Se una cosa ho imparato è proprio che non esiste un modo solo di fare le cose così come di pensarle.
Avremo sicuramente modo di riparlarne, magari in piazza contro i TEA….
Massimo De Angelis dice
Magari compagno Giovanni! E magari in quell’occasione mi farai assaggiare un po’ di quel vino rosso che producete da quelle parti!
Luca Vitali dice
Bella replica caro De Angelis, ma dimentichi di fare i conti proprio con il drone. In ogni drone è nascosto lavoro-ombra, fatto di ricerca tecnologica (i primi droni dovremmo ricordare tutti a cosa sono serviti), saperi protetti ed esculisivistici (ceduti a caro prezzo e ricatto) materie saccheggiate dalla Terra (hanno appena aperto vicino a Roma una miniera per estrarre litio, visto che le riserve del deserto di Acatama e del triangolo l’oro si stanno esaurendo). L’energia grigia, su cui esistono dati che raramente vengono presi in considerazione anche quando si parla di rinnovabili, e il consumo elettrico per attivare la rete neurale necessaria alle nuove tecnologie 5G sono il grande tentacolo nascosto dell’innovazione, e non prenderlo in considerazione significa non fare i conti con il neocolonialismo che apparentemente vogliamo combattere, ovvero prendercelo nel didietro (scusa il francesismo).

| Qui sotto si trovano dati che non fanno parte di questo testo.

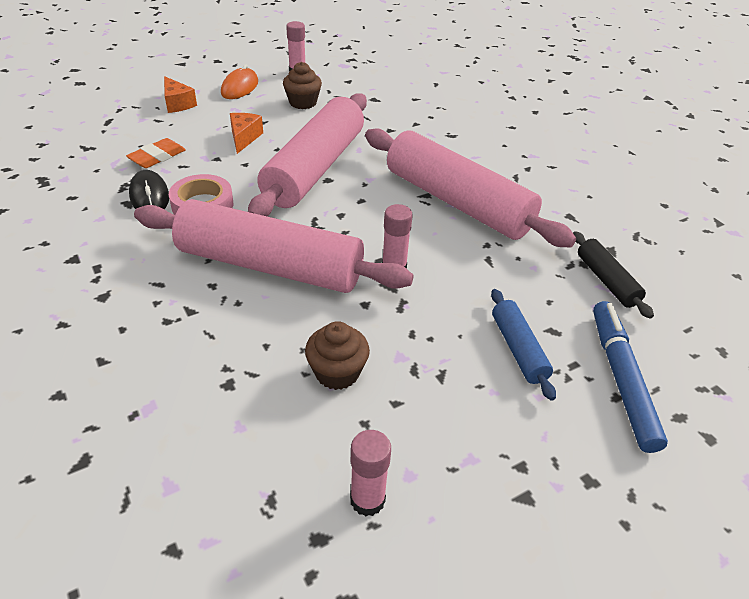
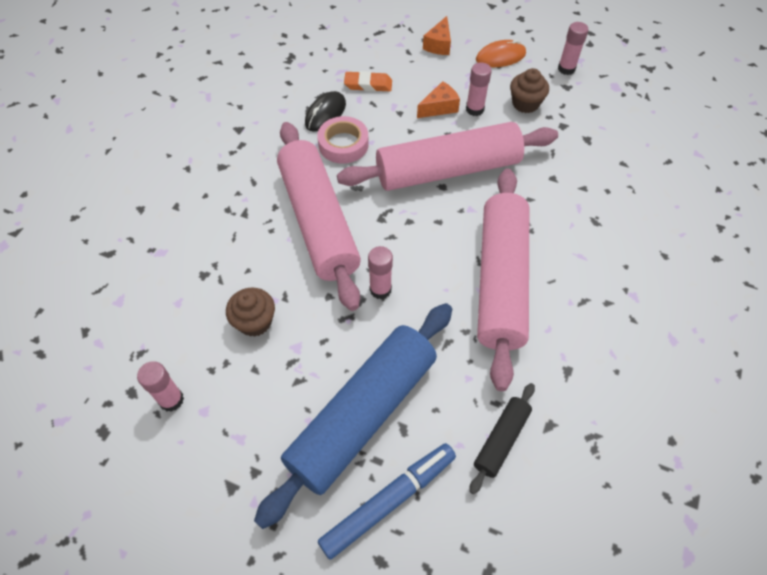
camera: 55 degrees right, 15 degrees up
blue rolling pin [491,289,556,401] -> blue rolling pin [254,303,452,529], size x2.23
none -> pink glue stick [466,62,492,116]

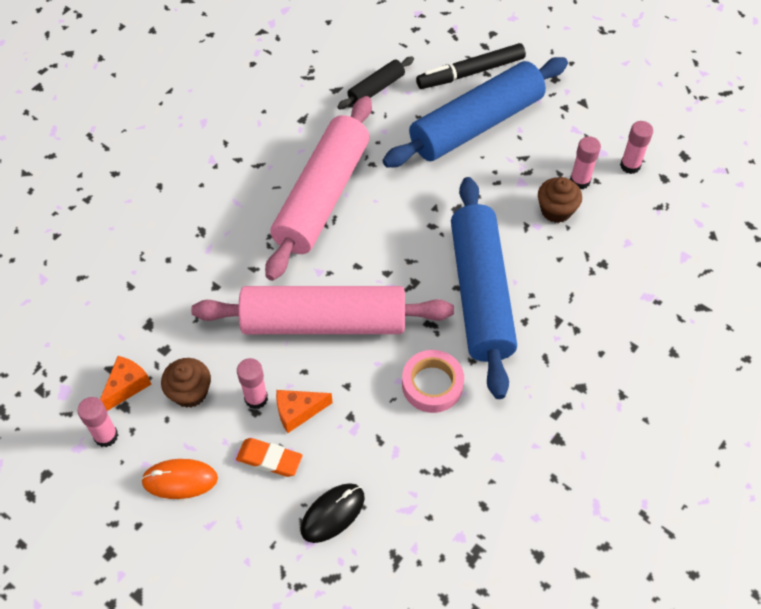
camera: 165 degrees left, 0 degrees up
pink rolling pin [277,122,361,311] -> blue rolling pin [451,177,517,399]
black mouse [305,91,346,132] -> black mouse moved to [301,483,365,543]
blue marker [318,443,456,559] -> black marker [416,43,526,89]
orange eraser [344,71,392,92] -> orange eraser moved to [236,438,303,477]
pink glue stick [368,246,393,299] -> pink glue stick moved to [570,136,601,189]
orange cheese [423,16,451,55] -> orange cheese moved to [100,356,151,411]

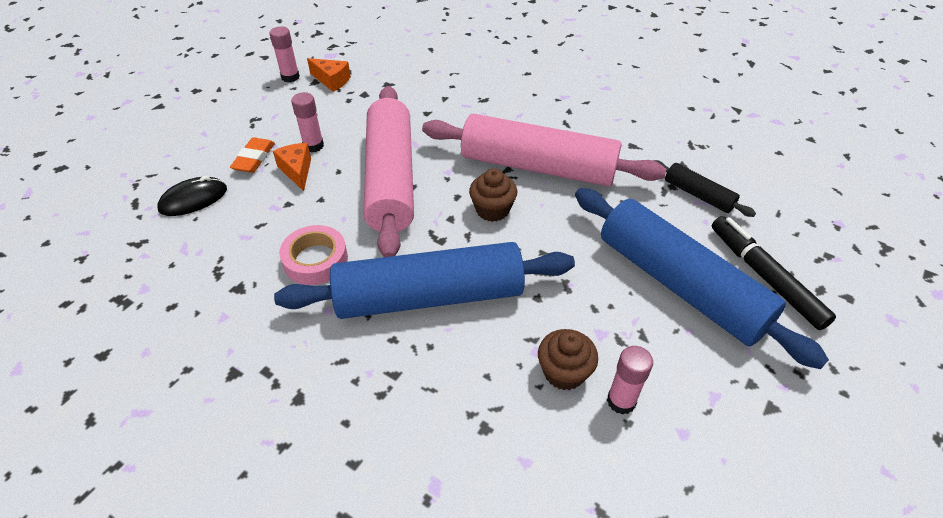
camera: 85 degrees right, 10 degrees down
orange mouse [141,459,218,499] -> none
brown cupcake [161,358,211,408] -> brown cupcake moved to [469,169,517,222]
black mouse [301,483,365,543] -> black mouse turned 75 degrees counterclockwise [157,176,227,216]
pink glue stick [620,121,653,174] -> none

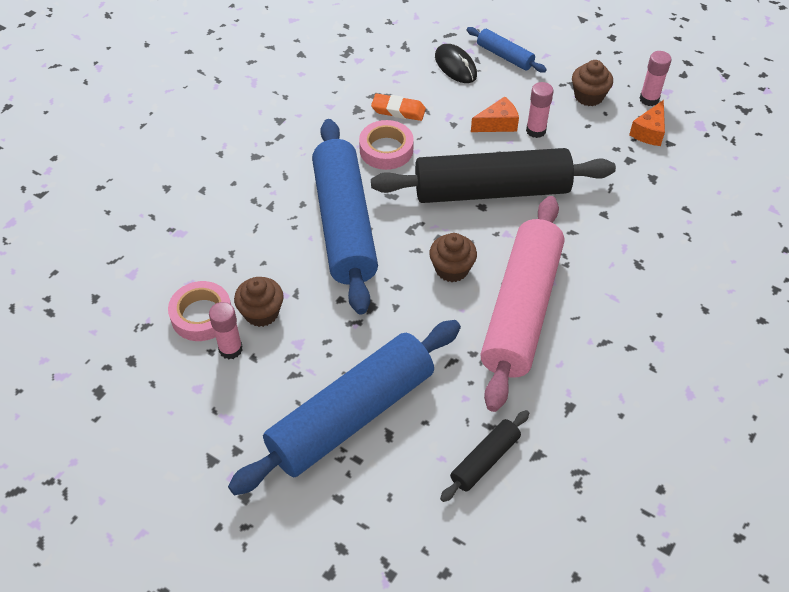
camera: 90 degrees right, 5 degrees up
orange eraser [230,137,275,173] -> orange eraser moved to [371,94,426,121]
pink rolling pin [363,86,414,257] -> black rolling pin [371,148,616,203]
black marker [712,216,836,330] -> none
none -> pink tape [168,281,231,341]
none -> blue rolling pin [467,27,547,73]
none -> brown cupcake [572,60,613,106]

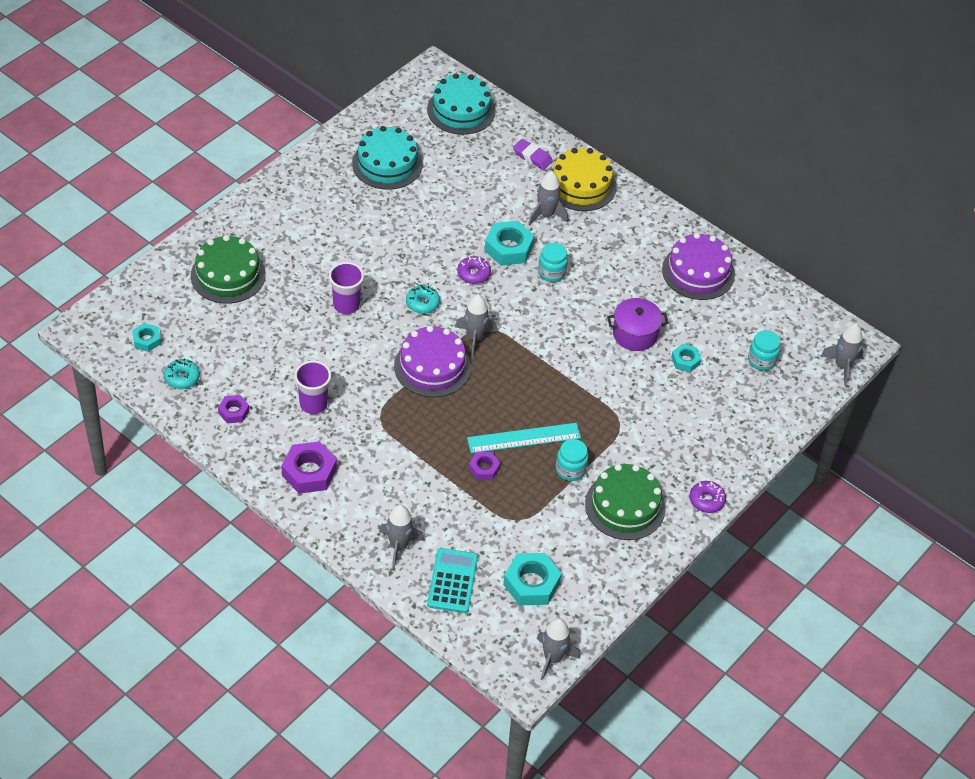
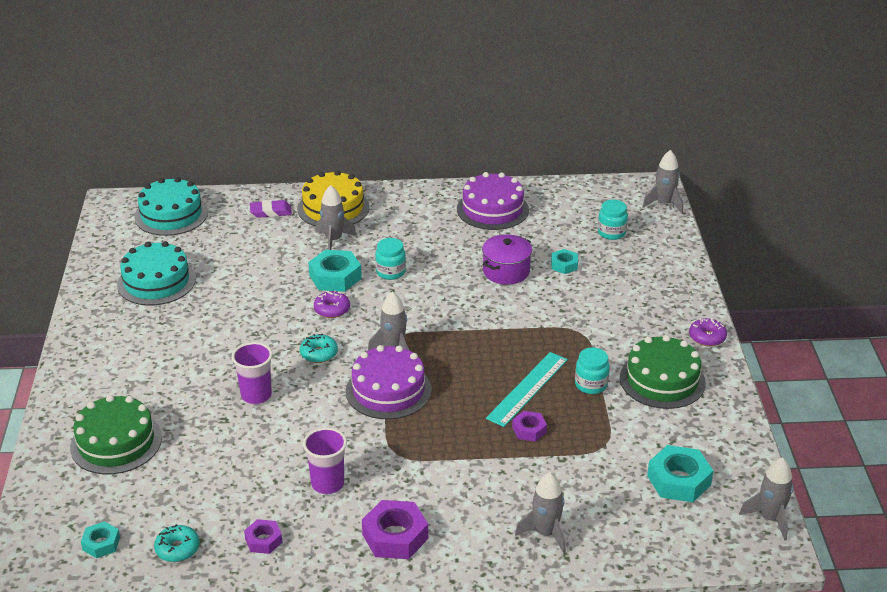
camera: 40 degrees left, 15 degrees down
turquoise calculator [427,548,478,613] -> none

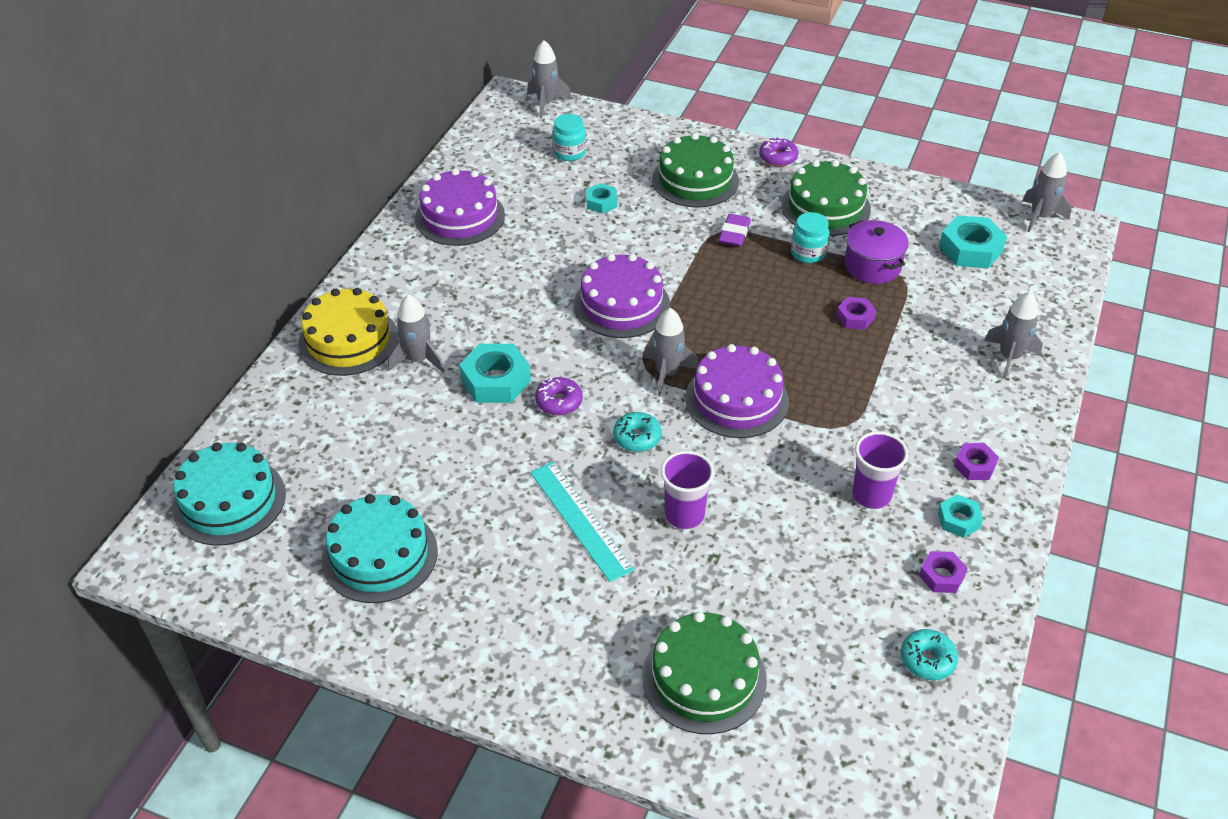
camera: 65 degrees left, 10 degrees up
turquoise nut [81,521,120,558] -> turquoise nut moved to [938,494,983,538]
purple eraser [250,200,292,218] -> purple eraser moved to [719,214,751,247]
purple nut [362,500,428,559] -> purple nut [954,443,999,480], size x0.57
turquoise jar [375,238,406,280] -> none
purple pot [482,234,532,285] -> purple pot moved to [844,220,909,284]
turquoise ruler [486,352,568,427] -> turquoise ruler moved to [530,462,634,582]
none -> purple cake [574,254,670,338]
none -> green cake [652,133,739,208]

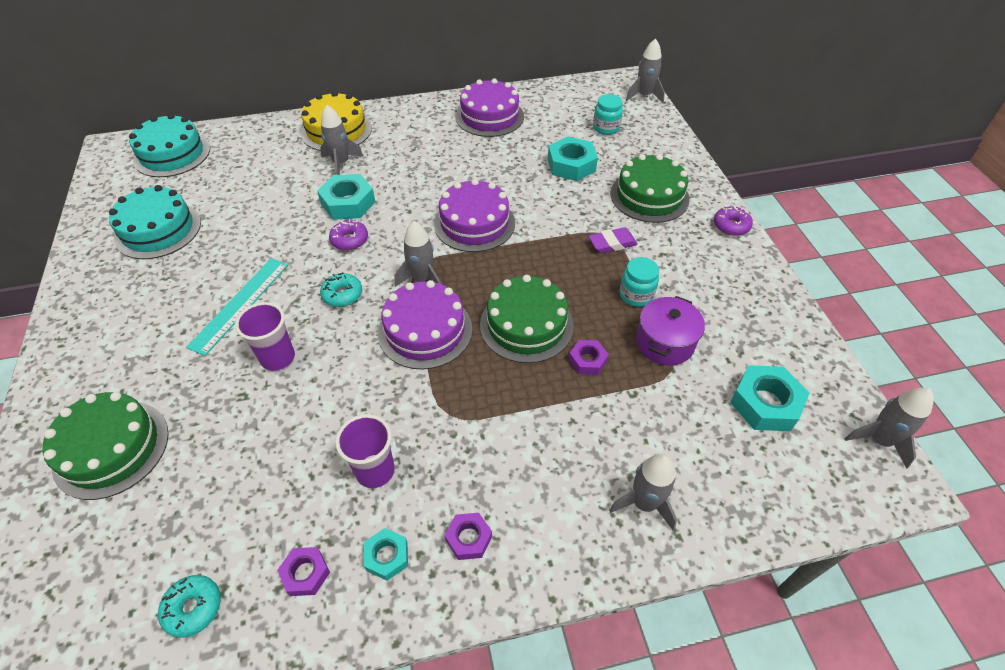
camera: 55 degrees right, 5 degrees up
turquoise nut [586,183,617,214] -> turquoise nut [548,136,598,181], size x1.74
green cake [781,160,871,236] -> green cake moved to [480,275,573,363]

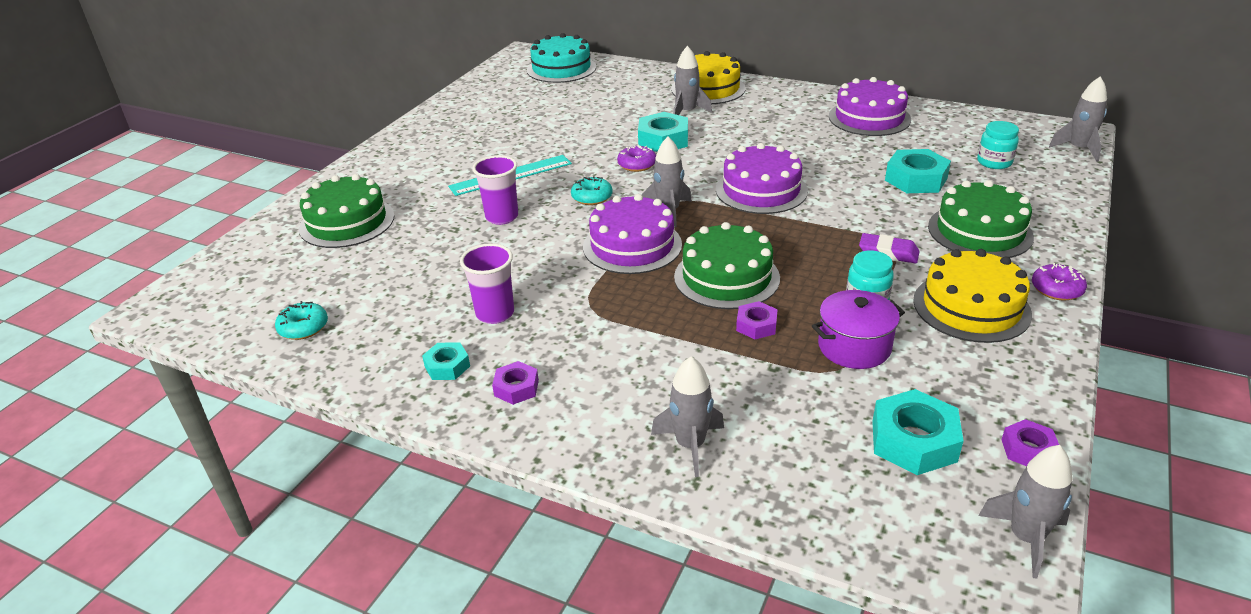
camera: 40 degrees right, 15 degrees down
turquoise cake [109,185,201,259] -> none
purple nut [277,547,330,596] -> purple nut moved to [1001,419,1059,466]
none -> yellow cake [913,249,1032,343]

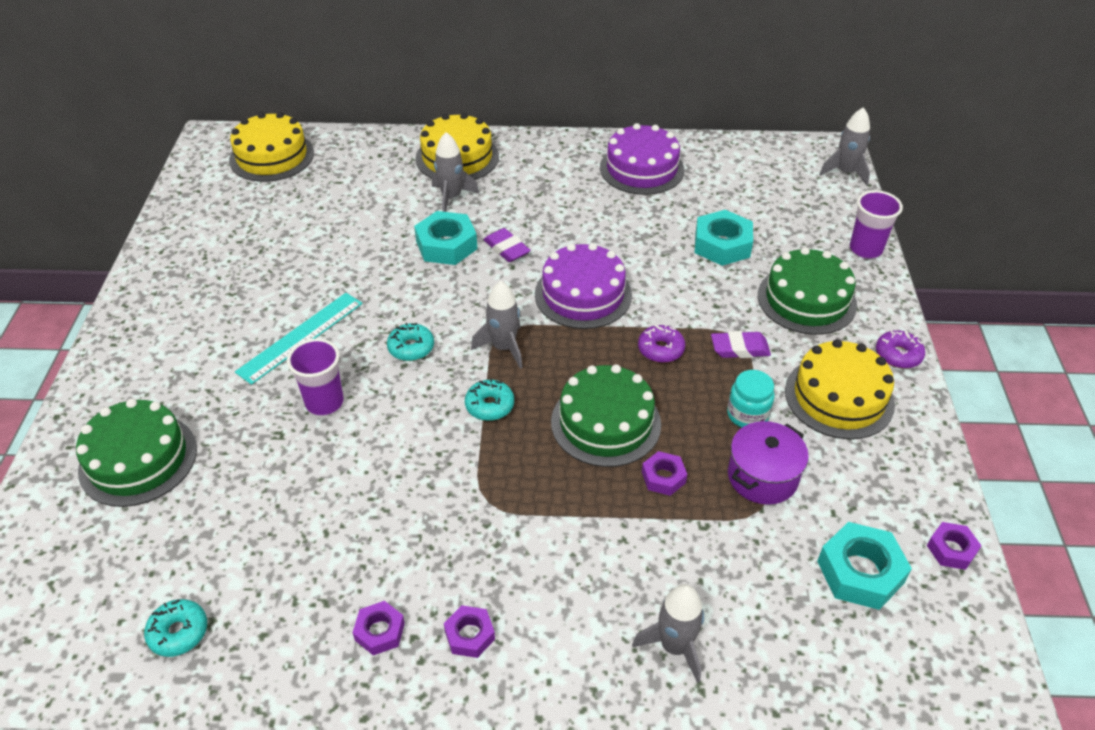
camera: 25 degrees left, 10 degrees up
turquoise nut [422,342,470,380] -> purple nut [352,601,405,655]
purple cup [460,243,514,324] -> purple cup moved to [850,190,903,259]
turquoise cake [527,33,596,83] -> yellow cake [229,112,314,182]
purple cake [583,194,682,274] -> turquoise donut [465,379,514,421]
purple donut [617,145,656,172] -> purple donut moved to [638,324,685,363]
turquoise jar [977,121,1019,169] -> none
grey rocket [978,445,1073,579] -> none
none -> purple eraser [483,228,531,262]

Servono altre armi, totalmente diverse, per esempio le altre che hai nominato tu. Grazie per il dibattito appassionante e necessario che spero veder proseguire
Massimo De Angelis dice
Grazie per il commento caro Luca. Ma non mi dimentico del fatto che siamo immersi nel capitalismo, e che anche questo commento, così come il tuo, hanno come presupposto l’infrastruttura estrattiva, le terre rare, e tutta la filiera, di sudore e sangue dei circuiti del capitale. Come ben saprai, non solo i droni, ma anche l’internet, che qui usiamo come medium per comunicare, ha origini diaboliche dentro l’apparato militare americano. Ma per pensare e promuovere l’alternativa, non possiamo evitare di partire da delle condizioni comuni della cooperazione sociale. Il punto è come, partendo da questa condizione comune, possiamo promuoverne un’altra….
Luca Vitali dice
Caro Massimo, certo, giustissimo il punto è proprio questo. E non è un caso che a dialogare qui – non so com’era a Roma perché non sono potuto venire – né tu né io siamo contadini, ma soggetti iperscolarizzati. E anche noi abbiamo i nostri problemi: io devo combattere contro “i droni nella mente” più della metà del mio tempo, e preferirei tornare a scrivere con altri ritmi e altri orizzonti. La questione è: il campo deve per forza sopportare tutto questo? Io credo di no, come diceva Giovanni e anche tu sostieni, e penso che come il campo anche la salute, il tempo libero e tutte le altre cose dovrebbero essere liberate, non solo dalle macchine ma da una mentalità macchinica, recuperare il lato selvatico della vita – per quanto possibile senza farsi massacrare dai dittatori del momento. Convincersi che non ci sono compromessi. Non vedo altra direzione di decrescita. Quindi usiamo pure tutto il necessario ma non per “vivere”, solo per smettere di farlo e liberarci di queste schiavitù sempre più oppressive. E’ sempre la cara vecchia metafora degli anelli di Tolkien: danno potere ma corrompono, la salvezza sta altrove.